_EXERCISE TASKS_.
A. Under federal law, as the workers' compensation text states, what may health care providers bill for a copy of a patient's medical records?
B. Pick up the workers' compensation text after its final sentence and write one more paragraph in the same technical voice.

_SELECTED TEXT_.
++++++++++++++++++++
Medical records are necessary to substantiate an injured worker’s claim. At a minimum, injured workers and attorneys need the records from doctors and hospitals to show the diagnoses the workers have and the treatment that they have received. This includes records from physical therapy, MRI, pain management, orthopedic, etc.
Every injured worker has a right to receive her or his medical records, and by law should be able to obtain those records promptly at a fair cost.
Federal law is clear: a patient has the “right to obtain from [their health care providers] a copy of [their medical records] in an electronic format,” 42 USC § 17935(e)(1), and that health care providers may bill “only the cost of … copying, including the cost of supplies for and labor of copying,”45 CFR 164.524(c)(4)(i). This is all part of the Health Information Technology for Economic and Clinical Health Act (HITECH Act).
Rehm, Bennett & Moore employs the HITECH Act on behalf of injured clients to represent them in an efficient and cost-effective manner.
What happens to my workers’ compensation case if my doctor says I might need surgery in a few years but not now?
A common concern among workers’ comp clients is the worry of what will happen with their injured body part or parts in the future. This concern is often raised when a doctor tells a patient they MAY need surgery in the future. In Nebraska, the fact that you may need medical care in the future does not mean that a surgery will be paid for by workers’ compensation. In order for any medical care to be paid by workers’ compensation, that medical care must be reasonable and necessary to treat your work injury. MAY does not cut it for courts and insurance companies.
++++++++++++++++++++
_INFORMATION PROVIDED_.
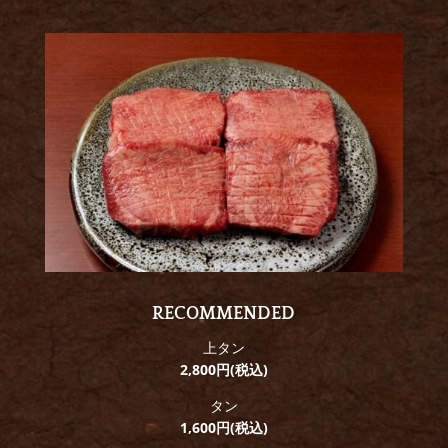
RECOMMENDED
上タン
2,800円
(税込)
タン
1,600円(税込)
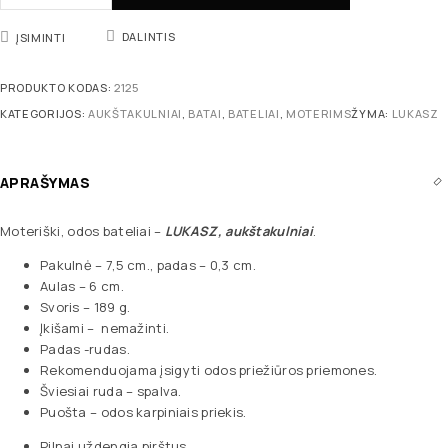
DALINTIS
ĮSIMINTI
PRODUKTO KODAS:
2125
KATEGORIJOS:
AUKŠTAKULNIAI
,
BATAI
,
BATELIAI
,
MOTERIMS
ŽYMA:
LUKASZ
APRAŠYMAS
Moteriški, odos bateliai –
LUKASZ
, aukštakulniai
.
Pakulnė – 7,5 cm., padas – 0,3 cm.
Aulas – 6 cm.
Svoris – 189 g.
Įkišami – nemažinti.
Padas -rudas.
Rekomenduojama įsigyti odos priežiūros priemones.
Šviesiai ruda – spalva.
Puošta – odos karpiniais priekis.
Pilnai uždengia pirštus.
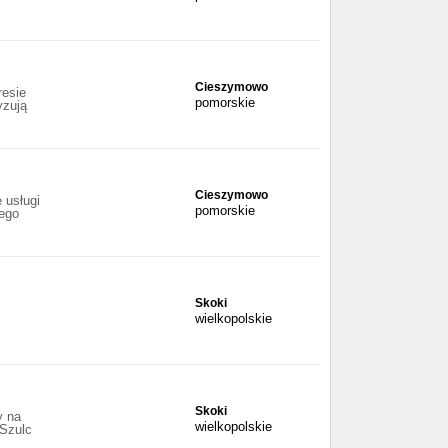
Cieszymowo
resie
pomorskie
yzują
Cieszymowo
 usługi
pomorskie
jego
Skoki
wielkopolskie
Skoki
y na
wielkopolskie
 Szulc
++++++++++++++++++++
_ANSWERS TO THE PROBLEMS_.
A. Only the cost of copying, including the cost of supplies for and labor of copying.

B.
Fortunately, under Nebraska law, medical care is defined as anything that hastens return to employment or relieves pain. Many times, doctors, especially surgeons, will state that there is no treatment required for an injury. Insurance companies take this to mean there is no need for future medical care. However, if your doctor prescribes medication, a brace for you to wear, compression stockings, or even that you do exercises with equipment prescribed by a doctor, that all qualifies as future medical treatment. The advantage of asking your doctor for braces, or even simple equipment like exercise bands or squeeze balls, for treatment is that it gives a court the leeway to award you future medical care so that if you need surgery down the road, it is more likely that the surgery will be approved. Also, if you do your prescribed exercises, it is probably less likely that you will need surgical care in the future. Finally, if you are diligent about doing your recommended exercises to treat your injury, a doctor is more likely to support you in your workers’ compensation case.